私は蜂蜜を買うわけにいかないので、店に近づかなかった。しかし露天にいる観光客らは何かを食べているようだ。
息子までも彼らといっしょに何か食べている。
息子は私に追いついてきて、「母ちゃん、あの店は蜂蜜を売ってるよ。お母さん買ってやってよ。あの人たち、一生懸命商売しているのに」
私は息子が商売人に優しいことを言うじゃないのと奇妙に思った。
だが今日の息子は楽しそうに観光している。
「それであんたは何を食べていたの?」と私はたずねた。
息子は答えた。「松ぼっくりさ!」
私は息子にどうして瓶入りの蜂蜜が買えないのかと説明してやった。
それでも息子は、「みんな松の種を食べるだけ食べて、買わないで行っちゃったんだ。おばさん可哀想(かわいそう)だよ!」と言った。
私たちはバスに乗って街道のそばの二階建てのレストランに行った。
ここではカッパドキアと違い、客同士の親密な雰囲気がなかった。
私は息子とテーブルの端に座った。
もう一つのテーブルには日本の団体旅行客が座っていた。彼らは話しもせずに静かに食事していた。

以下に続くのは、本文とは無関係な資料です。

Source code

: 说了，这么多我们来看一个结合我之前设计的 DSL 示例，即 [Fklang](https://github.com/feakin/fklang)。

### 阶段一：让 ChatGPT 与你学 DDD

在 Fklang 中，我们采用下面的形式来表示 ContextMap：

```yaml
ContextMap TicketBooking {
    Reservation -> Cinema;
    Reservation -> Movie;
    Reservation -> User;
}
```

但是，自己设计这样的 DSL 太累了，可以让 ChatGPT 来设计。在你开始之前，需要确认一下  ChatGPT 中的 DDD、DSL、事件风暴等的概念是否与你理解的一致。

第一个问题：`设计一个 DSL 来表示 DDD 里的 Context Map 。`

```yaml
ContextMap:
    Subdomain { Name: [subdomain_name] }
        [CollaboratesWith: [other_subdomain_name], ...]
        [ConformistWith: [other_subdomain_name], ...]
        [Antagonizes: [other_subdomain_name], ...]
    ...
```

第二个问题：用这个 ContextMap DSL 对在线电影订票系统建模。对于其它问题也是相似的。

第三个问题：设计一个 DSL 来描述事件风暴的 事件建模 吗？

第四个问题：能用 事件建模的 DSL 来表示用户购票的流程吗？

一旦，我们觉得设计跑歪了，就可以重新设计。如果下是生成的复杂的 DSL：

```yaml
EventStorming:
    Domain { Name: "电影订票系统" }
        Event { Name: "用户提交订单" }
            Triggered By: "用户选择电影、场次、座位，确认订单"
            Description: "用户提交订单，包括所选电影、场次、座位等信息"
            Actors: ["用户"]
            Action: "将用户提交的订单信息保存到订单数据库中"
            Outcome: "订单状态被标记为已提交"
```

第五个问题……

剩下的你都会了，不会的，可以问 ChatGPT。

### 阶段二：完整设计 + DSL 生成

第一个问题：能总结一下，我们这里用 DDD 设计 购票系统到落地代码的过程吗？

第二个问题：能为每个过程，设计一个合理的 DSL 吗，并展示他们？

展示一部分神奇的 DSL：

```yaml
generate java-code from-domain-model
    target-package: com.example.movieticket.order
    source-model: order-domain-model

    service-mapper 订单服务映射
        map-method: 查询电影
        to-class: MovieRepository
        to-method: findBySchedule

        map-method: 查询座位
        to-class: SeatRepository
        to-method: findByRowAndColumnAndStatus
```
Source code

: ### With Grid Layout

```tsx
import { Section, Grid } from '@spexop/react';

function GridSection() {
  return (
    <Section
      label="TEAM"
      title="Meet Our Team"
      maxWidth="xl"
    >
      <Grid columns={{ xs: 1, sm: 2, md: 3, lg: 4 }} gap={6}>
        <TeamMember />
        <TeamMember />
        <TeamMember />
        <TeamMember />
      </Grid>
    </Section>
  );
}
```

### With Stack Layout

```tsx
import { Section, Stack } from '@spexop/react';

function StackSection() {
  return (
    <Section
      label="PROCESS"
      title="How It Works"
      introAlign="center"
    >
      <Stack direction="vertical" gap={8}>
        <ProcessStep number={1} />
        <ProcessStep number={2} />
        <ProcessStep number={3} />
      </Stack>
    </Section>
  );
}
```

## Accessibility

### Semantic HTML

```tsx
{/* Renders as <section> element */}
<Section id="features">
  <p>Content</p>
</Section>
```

こんなに暑い天気の日に、屋外の観光をすればだれだって影響を受ける。
彼らが利用している旅行社はLook、Trapics、Club tourism ではないなあ。と言うのは、今年の夏の旅行社のパンフレットにはペルガモンを見かけなかったからだ。
大概、別の小規模な旅行社か、ヨーロッパの文化に興味のある文化センターのお仲間の個人旅行だろう。
私は青ピーマンの中にご飯を包んだものを2個食べたが、その他どんな料理も美味しく感じなかった。食欲がなかった。
食べた後で私一人で、レストランの外に出て写真を撮った。レストランの入口には特産品コーナーがあった。
ちらりと商品を見ているときは、買うつもりがなかった。しかし、スカーフを手にとってしげしげと見ているうちに、気持ちが変わって買っても良いなと思い始めた。
ガイドを見かけたので、これらのスカーフの品質表示にはPashimina(パシュミナ)と書かれているのはどういう繊維のことですか? 天然繊維ですか、化学繊維ですか?と聞いた。
ガイドはレストランの売店の従業員に尋ねた後で、私に教えてくれた。
パシュミナはカシミアのことではない、しかし天然繊維で、化学繊維ではない。
そこで私はスカーフを買うことにした。
価格は25トルコリラだった。
女性従業員がやって来て、私がスカーフを選ぶのを手伝ってくれた。
大部分のスカーフがパシュミナとシルクの混紡だ。模様はトルコらしい柄で、大変に薄い布である。柄は染めたのではなく、織ったものだ。
私はスカーフを買った後で、きれいなものを見るたびに、すぐ買いたくなった。
帰国後インターネットで調べて見たが、パシュミナはヒマラヤ山羊の首の毛のことだった。